TASK DIRECTIONS: Filter the entries, keeping every line with the string "Table".
··········
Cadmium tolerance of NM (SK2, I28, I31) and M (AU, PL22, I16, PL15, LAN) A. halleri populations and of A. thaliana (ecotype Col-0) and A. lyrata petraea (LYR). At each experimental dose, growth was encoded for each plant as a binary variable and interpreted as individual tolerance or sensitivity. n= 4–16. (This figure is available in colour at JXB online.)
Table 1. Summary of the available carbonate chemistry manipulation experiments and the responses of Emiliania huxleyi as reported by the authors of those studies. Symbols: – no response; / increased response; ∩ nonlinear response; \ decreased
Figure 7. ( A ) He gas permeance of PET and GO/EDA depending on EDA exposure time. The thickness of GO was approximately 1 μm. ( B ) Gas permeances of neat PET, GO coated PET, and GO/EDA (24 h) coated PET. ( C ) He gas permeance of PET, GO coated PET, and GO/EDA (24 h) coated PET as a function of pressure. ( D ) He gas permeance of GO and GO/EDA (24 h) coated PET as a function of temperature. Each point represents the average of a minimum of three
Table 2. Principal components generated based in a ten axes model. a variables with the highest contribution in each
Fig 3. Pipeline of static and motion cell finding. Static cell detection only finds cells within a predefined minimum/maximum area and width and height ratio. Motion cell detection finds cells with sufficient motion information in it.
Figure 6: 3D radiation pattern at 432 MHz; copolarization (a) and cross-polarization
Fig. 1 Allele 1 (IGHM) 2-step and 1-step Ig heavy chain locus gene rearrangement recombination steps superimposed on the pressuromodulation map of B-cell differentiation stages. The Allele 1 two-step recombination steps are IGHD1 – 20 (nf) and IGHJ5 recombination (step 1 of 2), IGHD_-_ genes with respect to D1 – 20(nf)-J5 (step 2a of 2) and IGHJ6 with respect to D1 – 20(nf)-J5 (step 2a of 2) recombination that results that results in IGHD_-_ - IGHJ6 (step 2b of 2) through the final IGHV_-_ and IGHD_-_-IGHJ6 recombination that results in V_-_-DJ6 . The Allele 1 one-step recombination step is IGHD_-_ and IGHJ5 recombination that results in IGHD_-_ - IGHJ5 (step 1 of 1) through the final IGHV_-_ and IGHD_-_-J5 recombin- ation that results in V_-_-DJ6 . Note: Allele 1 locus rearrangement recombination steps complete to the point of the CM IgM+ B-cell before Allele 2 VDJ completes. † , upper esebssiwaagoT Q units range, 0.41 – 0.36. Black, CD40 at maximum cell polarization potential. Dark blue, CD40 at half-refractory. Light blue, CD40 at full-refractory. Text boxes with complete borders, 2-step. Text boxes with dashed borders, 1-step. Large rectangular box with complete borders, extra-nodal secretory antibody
··········
OUTPUT OF THE EXERCISE:
Table 1. Summary of the available carbonate chemistry manipulation experiments and the responses of Emiliania huxleyi as reported by the authors of those studies. Symbols: – no response; / increased response; ∩ nonlinear response; \ decreased
Table 2. Principal components generated based in a ten axes model. a variables with the highest contribution in each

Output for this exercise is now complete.